Exercise passage:
= = =

This is currently the most hated video on youtube right now. It has 99.53% Dislike to Like ratio. The current leader on the "YouTube's Most Hated Videos [by ratio]" list, which requires at least 60 thousand dislikes (the video currently has 55k), is the very tasteful "◀| TOTALBISCUIT GETS CANCER TOTALLY DESERVES IT | BATTLEFIELD 4 |►" video with a 99.32% D/L ratio
who uploaded the totalbiscuit gets cancer video
I have determined that 1TB is also the equivalent of watching this video in HD 36,900 times. This would take roughly 50 days of constantly looping the video, 24 hours a day. I wonder if Comcast waives the fee if they see all of the bandwidth went to this video?
honestly at first i was all "rah rah rah fuck comcast" on this one but then I ended up checking my used data and realized that my household hits, at most, 600 gigs a month - and that's pretty active use. One streams netflix pretty much every night (from approx 6PM until they fall asleep at 1-2AM), the other streams a mix of netflix and anime, and I frequently download games that top 40+ gigs. I'm not saying that I don't have an issue with this, but I definitely have less of an issue with it than I thought I would have. Given that I consider myself a heavy user and I only approach approx 60-70% of this cap, I'm not terribly concerned. The thing that does concern me, however, is the overage fees - instead of just a throttling.

= = =

Exercise tasks:
1: Answer these from the comments on the disliked video and the Comcast data cap:
(a) What dislike-to-like ratio does the video have?
(b) How many HD viewings of the video equal 1TB?
(c) At most, how much data does the household in the last comment use in a month?
2: Carry on the comments about the Comcast data cap, starting after the final sentence about overage fees.
The rows have nothing to do with this exercise.

Lens distortion data:

= = =

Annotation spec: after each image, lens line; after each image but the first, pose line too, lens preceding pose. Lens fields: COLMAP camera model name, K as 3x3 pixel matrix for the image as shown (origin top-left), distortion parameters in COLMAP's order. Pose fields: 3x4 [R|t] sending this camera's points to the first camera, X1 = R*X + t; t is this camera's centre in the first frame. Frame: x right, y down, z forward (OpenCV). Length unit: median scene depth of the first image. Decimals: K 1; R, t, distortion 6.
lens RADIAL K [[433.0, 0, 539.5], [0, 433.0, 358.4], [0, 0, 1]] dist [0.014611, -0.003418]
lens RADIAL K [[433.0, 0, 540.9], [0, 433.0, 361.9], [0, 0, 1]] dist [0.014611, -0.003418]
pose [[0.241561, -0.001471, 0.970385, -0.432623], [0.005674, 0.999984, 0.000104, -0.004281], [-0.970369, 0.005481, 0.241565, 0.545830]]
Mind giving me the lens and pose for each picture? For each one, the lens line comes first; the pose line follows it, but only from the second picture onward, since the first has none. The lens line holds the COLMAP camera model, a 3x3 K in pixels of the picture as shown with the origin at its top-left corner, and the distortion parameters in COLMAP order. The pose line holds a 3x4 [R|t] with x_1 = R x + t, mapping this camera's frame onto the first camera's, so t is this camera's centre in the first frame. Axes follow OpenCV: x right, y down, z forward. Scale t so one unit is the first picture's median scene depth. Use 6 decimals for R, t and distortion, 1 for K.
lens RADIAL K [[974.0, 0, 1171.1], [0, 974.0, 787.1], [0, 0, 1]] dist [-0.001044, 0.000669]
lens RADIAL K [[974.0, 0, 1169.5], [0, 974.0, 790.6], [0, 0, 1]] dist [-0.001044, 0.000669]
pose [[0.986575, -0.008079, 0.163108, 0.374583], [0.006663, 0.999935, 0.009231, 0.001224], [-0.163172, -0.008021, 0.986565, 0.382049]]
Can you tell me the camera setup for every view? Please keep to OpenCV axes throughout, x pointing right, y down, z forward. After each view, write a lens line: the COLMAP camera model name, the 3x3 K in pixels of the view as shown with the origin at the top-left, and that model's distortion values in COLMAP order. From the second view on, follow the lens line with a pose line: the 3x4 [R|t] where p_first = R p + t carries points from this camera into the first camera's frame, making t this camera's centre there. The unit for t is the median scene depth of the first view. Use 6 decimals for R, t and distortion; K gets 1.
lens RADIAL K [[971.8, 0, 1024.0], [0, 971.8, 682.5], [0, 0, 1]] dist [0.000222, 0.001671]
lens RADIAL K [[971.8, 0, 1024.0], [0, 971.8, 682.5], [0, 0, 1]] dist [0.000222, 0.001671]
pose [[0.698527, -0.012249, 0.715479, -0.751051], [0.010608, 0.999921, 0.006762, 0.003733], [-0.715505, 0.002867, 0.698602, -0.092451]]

= = =

Answers for the exercise:
1:
(a) 99.53%
(b) 36,900
(c) 600 gigs

2:
If the 1TB data cap is so ~impossible~ to reach, why is there a need for a data cap in the first place?
[QUOTE=Tools;51184784]Holy crap how can they be so jolly about something so terrible? 1TB of bandwidth would be great for a mobile connection, but for a desktop station? That's like a few days decent usage.[/QUOTE] You download 1TB of data in a few days? Regularly?
And as 4K picks up speed, as games require a bit more bandwidth, as well as become larger in file size, as websites get more and more loaded with autoplay videos/gifs and ads, as more and more people have wireless devices like tablets and phones they casually use all day, that 1TB cap is going to get smaller and smaller, and soon.